2021年1月12日火曜日

『アンナチュラル』と『MIU404』。概ね満足だが、両作品に共通する「気に入らない点」がひとつだけある。

2021年1月12日 火曜日/晴れ

『Ms igLoo』の第2部の第1話だけが好い理由の一つが分かった。敵である連邦側にセリフが一切ないからだ。他のエピソードは、GMやボールが、さも敵役風に、戦場チンピラ的な嫌なセリフを吐く。それが、安っぽさを助長する。



昨日も書いたが、『アンナチュラル』と『MIU404』を並行して、毎日1話ずつ面白く見ている。概ね満足だが、両作品に共通する「気に入らない点」がひとつだけある。それは「男の登場人物のキレ方」だ。はっきりと違和感がある。特定の登場人物のキレ方ではなく、男の登場人物全般のキレ方が、なにかヘン。わざとらしいというか、とってつけたようなというか。音楽に喩えると、すごーくいい演奏の途中で一瞬和声がおかしいとかリズムが狂うとか、そういう「ん?」な感じ。


具体的に思い出せるところだと、『アンナチュラル』では、末次という雑誌編集長(?)が六郎を怒鳴りつける場面がそう。『MIU』だと、第1話で志摩が、緊急配備をしようと言う伊吹を怒鳴りつける場面と、第4話で、今度は、犯人に拳銃を突きつけられた志摩がとった態度に対して、伊吹が志摩を怒鳴りつける場面。


どの場面も実際は単に「相手を突然大声で怒鳴りつけている」だけだが、場面的にはそれぞれのキャラが、所謂「キレて」、そうしているように思える。だから違和感がある。


なぜなら「キレる」と「怒鳴る」は種類の違うものだから。もっと厳密に言うと、「キレる」というのは、一瞬といえども「相手に本心をさらけ出す」ということ。一方「怒鳴る」は、必ずしも本心をさらけ出す必要はない。キレたら必ず怒鳴るわけではないし、怒鳴っているからと言って必ずしもキレているわけではない。むしろ、男が怒鳴っている場合、その男は大抵キレてない。


もっと言ってしまえば、男の「怒鳴る」は、女の「泣く」に近い。女が本当に悲しいときには「泣かない」ように、男は本当に怒っている(キレてる)ときには「怒鳴らない」。


だから違和感なのだ。

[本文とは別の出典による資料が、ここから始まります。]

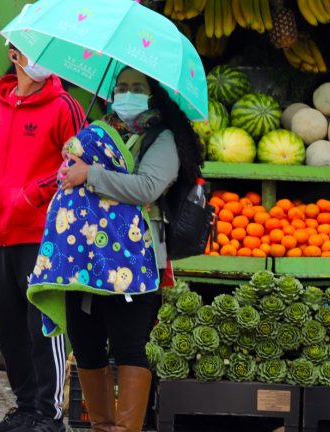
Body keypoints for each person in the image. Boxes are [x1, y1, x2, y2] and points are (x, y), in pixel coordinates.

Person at [31, 67, 203, 432]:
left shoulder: (164, 139)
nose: (128, 94)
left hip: (137, 265)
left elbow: (146, 188)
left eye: (137, 88)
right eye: (121, 87)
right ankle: (101, 427)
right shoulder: (96, 135)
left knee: (128, 347)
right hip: (86, 262)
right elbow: (70, 179)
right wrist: (73, 162)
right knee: (86, 344)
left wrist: (89, 175)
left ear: (152, 94)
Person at [0, 45, 84, 432]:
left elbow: (76, 162)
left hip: (43, 234)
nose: (41, 58)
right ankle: (24, 408)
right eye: (32, 50)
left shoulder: (64, 105)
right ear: (14, 53)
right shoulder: (1, 103)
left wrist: (31, 195)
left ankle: (48, 415)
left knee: (44, 325)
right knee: (6, 324)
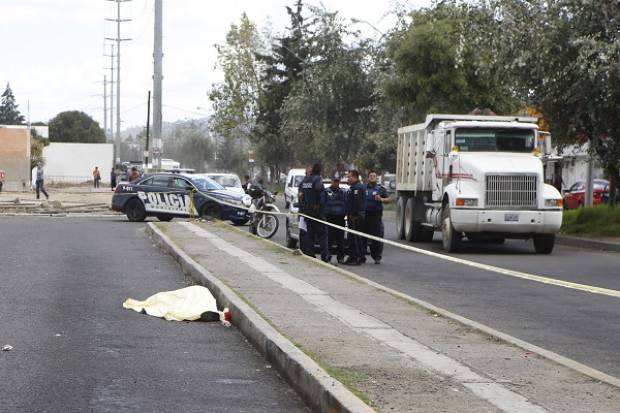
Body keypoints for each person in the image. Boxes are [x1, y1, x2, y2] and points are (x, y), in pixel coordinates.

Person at [299, 163, 329, 262]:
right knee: (323, 235)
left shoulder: (306, 180)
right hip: (317, 212)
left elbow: (301, 196)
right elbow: (320, 194)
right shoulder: (317, 180)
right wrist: (320, 207)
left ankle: (310, 255)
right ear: (320, 171)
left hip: (308, 211)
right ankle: (325, 258)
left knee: (310, 235)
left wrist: (304, 207)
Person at [363, 170, 390, 264]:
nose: (372, 178)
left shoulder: (381, 189)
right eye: (371, 176)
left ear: (376, 178)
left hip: (376, 216)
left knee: (376, 237)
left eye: (374, 176)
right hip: (365, 216)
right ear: (368, 177)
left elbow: (388, 199)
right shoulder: (363, 188)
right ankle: (361, 256)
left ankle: (376, 256)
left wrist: (381, 199)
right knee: (363, 237)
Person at [322, 174, 347, 264]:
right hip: (329, 219)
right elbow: (323, 203)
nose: (336, 183)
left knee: (340, 240)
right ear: (331, 181)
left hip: (340, 219)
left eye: (337, 181)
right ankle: (328, 256)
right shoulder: (326, 191)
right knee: (329, 240)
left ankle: (340, 257)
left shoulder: (343, 192)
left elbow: (345, 204)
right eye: (334, 181)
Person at [344, 169, 366, 265]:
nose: (347, 179)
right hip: (351, 216)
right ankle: (352, 256)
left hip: (356, 217)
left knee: (357, 238)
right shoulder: (352, 188)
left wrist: (354, 215)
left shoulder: (358, 188)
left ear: (355, 177)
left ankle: (359, 257)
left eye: (349, 177)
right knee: (351, 238)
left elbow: (358, 204)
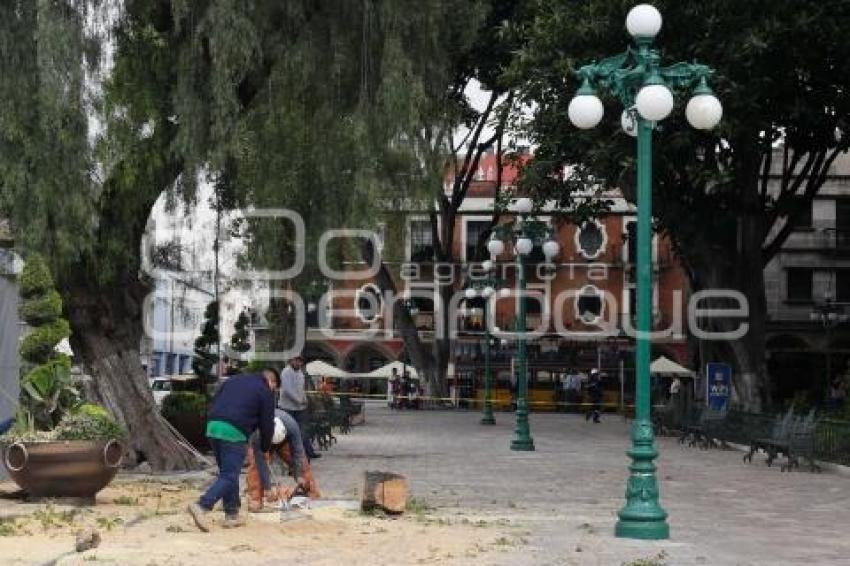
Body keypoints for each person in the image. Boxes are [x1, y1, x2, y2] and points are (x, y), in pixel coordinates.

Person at [188, 367, 278, 532]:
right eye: (275, 387)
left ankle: (232, 514)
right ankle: (202, 505)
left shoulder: (234, 380)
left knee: (228, 473)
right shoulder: (265, 391)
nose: (273, 390)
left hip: (213, 426)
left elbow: (215, 401)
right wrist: (265, 447)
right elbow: (267, 424)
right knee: (230, 476)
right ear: (271, 381)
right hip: (233, 431)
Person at [246, 409, 321, 512]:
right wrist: (267, 488)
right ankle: (255, 500)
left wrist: (298, 475)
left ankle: (313, 495)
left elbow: (298, 453)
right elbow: (261, 461)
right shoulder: (258, 431)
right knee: (255, 468)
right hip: (263, 442)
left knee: (303, 464)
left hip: (285, 441)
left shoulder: (292, 426)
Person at [279, 355, 320, 460]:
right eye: (297, 361)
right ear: (291, 361)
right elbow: (287, 390)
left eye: (300, 361)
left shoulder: (300, 373)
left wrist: (305, 399)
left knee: (303, 431)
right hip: (287, 407)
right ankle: (288, 455)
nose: (299, 363)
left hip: (299, 408)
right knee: (288, 432)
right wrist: (298, 400)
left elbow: (301, 389)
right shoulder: (286, 372)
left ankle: (308, 452)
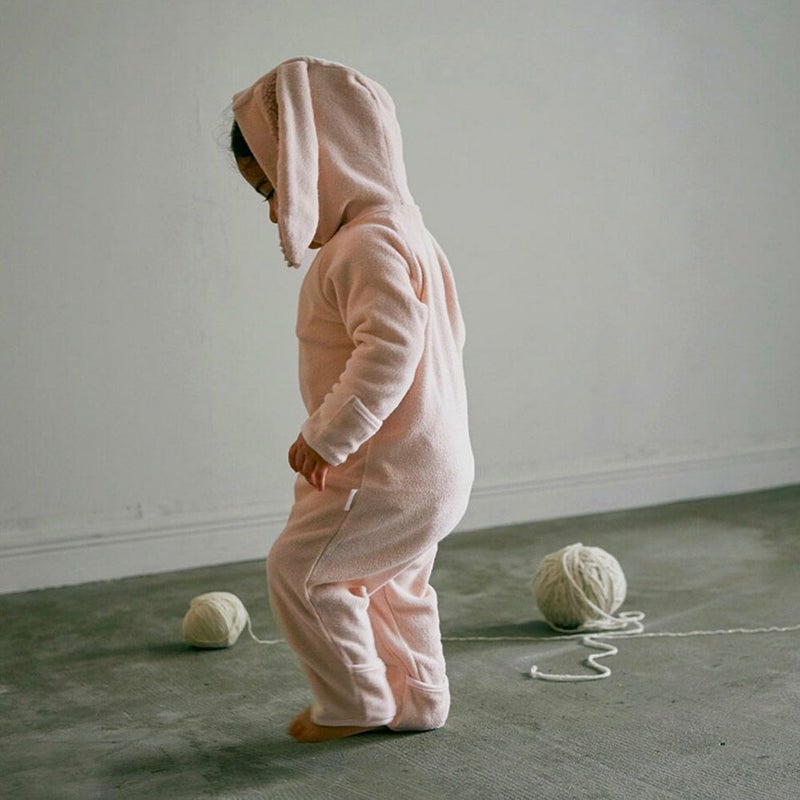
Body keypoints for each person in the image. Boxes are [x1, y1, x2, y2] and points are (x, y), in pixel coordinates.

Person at [230, 56, 474, 743]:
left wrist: (330, 434)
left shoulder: (363, 247)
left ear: (326, 160)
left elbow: (390, 350)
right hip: (435, 465)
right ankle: (420, 698)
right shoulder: (409, 234)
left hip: (382, 468)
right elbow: (447, 338)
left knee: (303, 573)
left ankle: (355, 700)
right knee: (393, 586)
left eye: (276, 188)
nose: (276, 210)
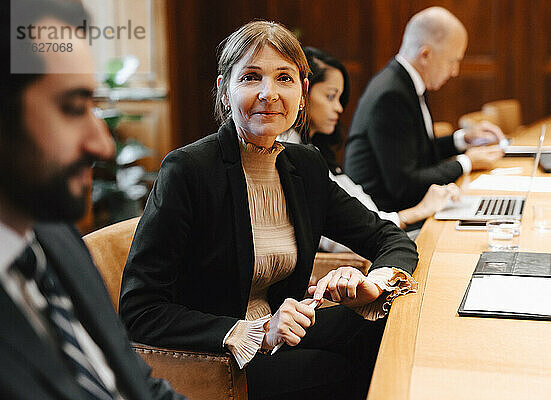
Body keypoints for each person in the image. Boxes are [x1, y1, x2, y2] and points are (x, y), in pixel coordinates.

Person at [119, 21, 419, 400]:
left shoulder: (304, 165)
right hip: (220, 358)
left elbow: (388, 237)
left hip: (287, 333)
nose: (269, 93)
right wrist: (258, 333)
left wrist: (370, 284)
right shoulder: (189, 170)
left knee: (390, 333)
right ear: (225, 92)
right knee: (347, 372)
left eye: (284, 78)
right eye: (250, 77)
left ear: (303, 93)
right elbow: (139, 309)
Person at [0, 1, 185, 399]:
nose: (103, 144)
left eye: (94, 106)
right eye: (72, 108)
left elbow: (140, 387)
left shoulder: (54, 236)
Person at [279, 46, 460, 246]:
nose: (339, 108)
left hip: (380, 235)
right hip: (359, 256)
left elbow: (361, 211)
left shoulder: (315, 148)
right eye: (330, 96)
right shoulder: (291, 151)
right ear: (302, 93)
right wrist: (417, 212)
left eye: (339, 98)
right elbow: (340, 235)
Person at [344, 6, 506, 213]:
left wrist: (464, 139)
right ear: (426, 54)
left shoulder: (403, 82)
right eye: (452, 61)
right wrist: (467, 162)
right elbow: (405, 185)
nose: (455, 71)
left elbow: (418, 151)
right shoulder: (391, 95)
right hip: (389, 220)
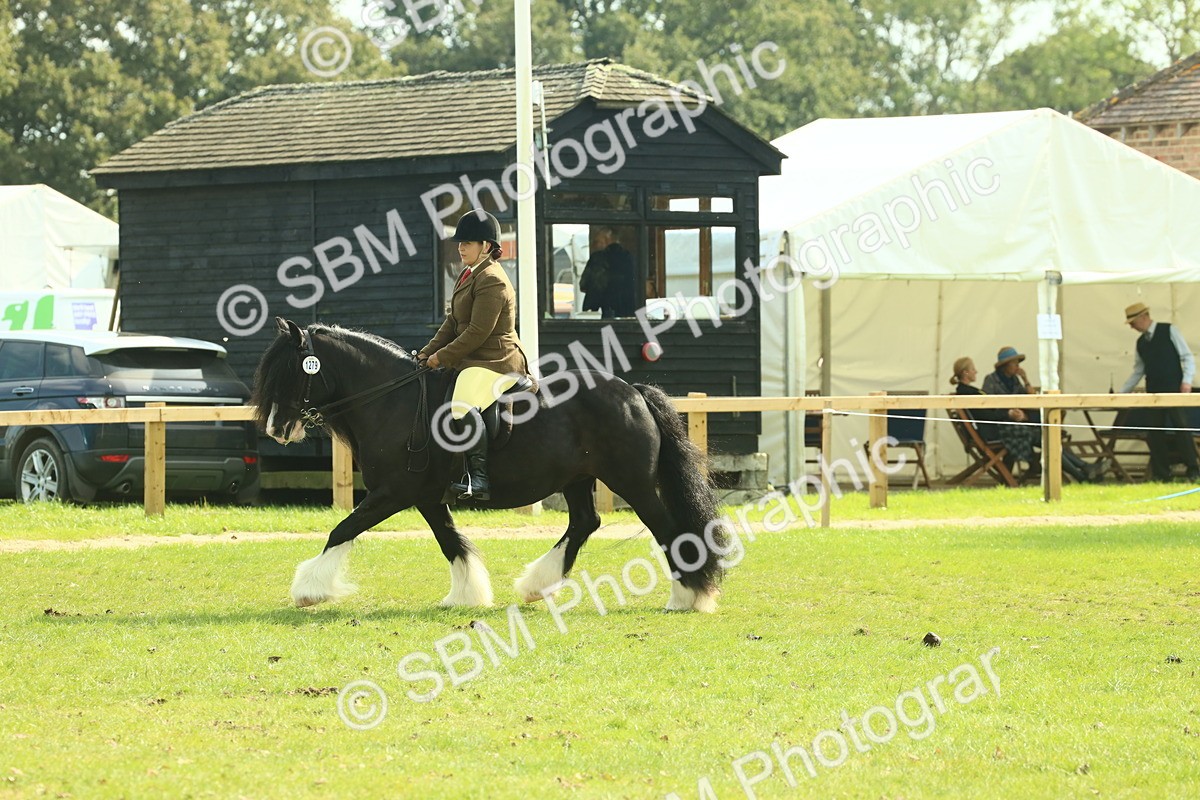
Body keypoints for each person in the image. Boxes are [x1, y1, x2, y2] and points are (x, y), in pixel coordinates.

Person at [417, 209, 536, 501]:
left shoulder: (492, 279)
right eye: (459, 242)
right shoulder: (468, 274)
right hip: (475, 356)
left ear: (486, 246)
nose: (460, 247)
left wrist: (441, 358)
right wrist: (426, 353)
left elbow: (477, 332)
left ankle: (479, 478)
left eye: (468, 242)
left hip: (495, 360)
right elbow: (452, 322)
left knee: (459, 405)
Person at [974, 348, 1106, 483]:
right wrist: (1008, 413)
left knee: (1049, 437)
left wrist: (1025, 379)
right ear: (1005, 365)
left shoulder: (1014, 380)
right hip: (1004, 427)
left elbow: (1031, 398)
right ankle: (1083, 473)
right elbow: (988, 408)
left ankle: (1084, 471)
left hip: (1019, 423)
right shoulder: (991, 380)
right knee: (1048, 438)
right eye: (1015, 363)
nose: (1018, 367)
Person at [1118, 302, 1200, 482]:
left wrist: (1186, 381)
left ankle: (1193, 470)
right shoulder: (1140, 343)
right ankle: (1162, 473)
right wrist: (1122, 393)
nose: (1132, 327)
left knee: (1182, 429)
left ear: (1143, 317)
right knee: (1155, 433)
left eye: (1133, 322)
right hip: (1153, 392)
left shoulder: (1169, 330)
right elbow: (1138, 370)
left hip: (1174, 389)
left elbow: (1186, 357)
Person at [580, 227, 636, 318]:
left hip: (605, 313)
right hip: (630, 315)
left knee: (607, 332)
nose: (594, 245)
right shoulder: (631, 259)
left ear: (606, 240)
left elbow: (584, 285)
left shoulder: (597, 259)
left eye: (597, 242)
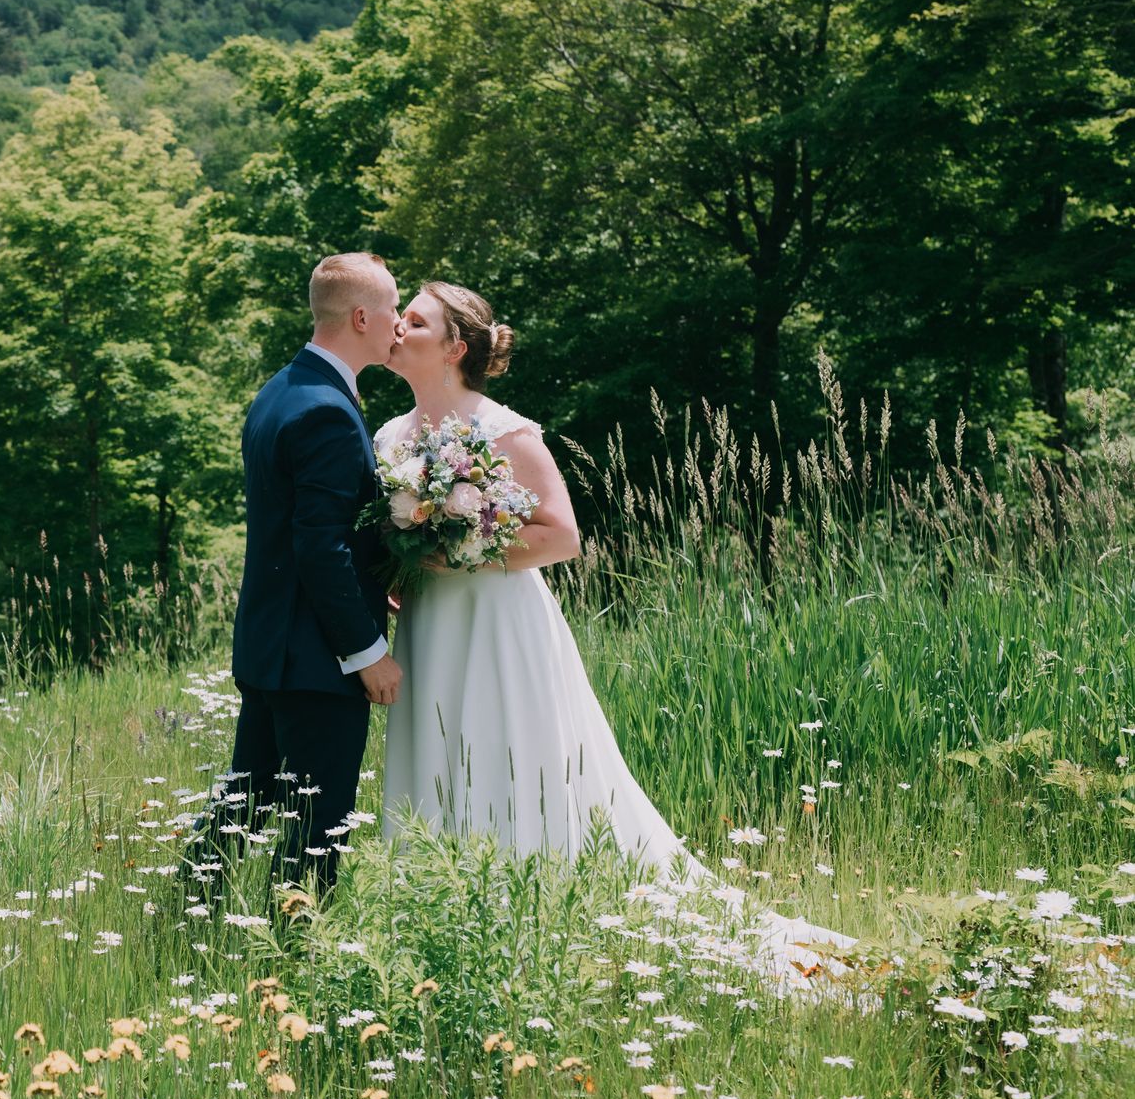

男の登場人物がキレた(本心から怒っている)ということを表現したいはずの場面で、その男の登場人物に安易に怒鳴らせてしまうと、その男の登場人物は、実は「キレているふり」をしているだけの、「相手に対して距離をとった人間」か、「キレているつもりになっている」薄っぺらい人間の、どっちかに見えてしまいがちで、むしろ「本気で怒っている=相手に本音でぶつかっている」とは逆の印象を与えてしまう。大事な場面なのに。


念のために付け足しておくと、「怒鳴る」と「熱が入って、声が大きくなる」は全く別物だから。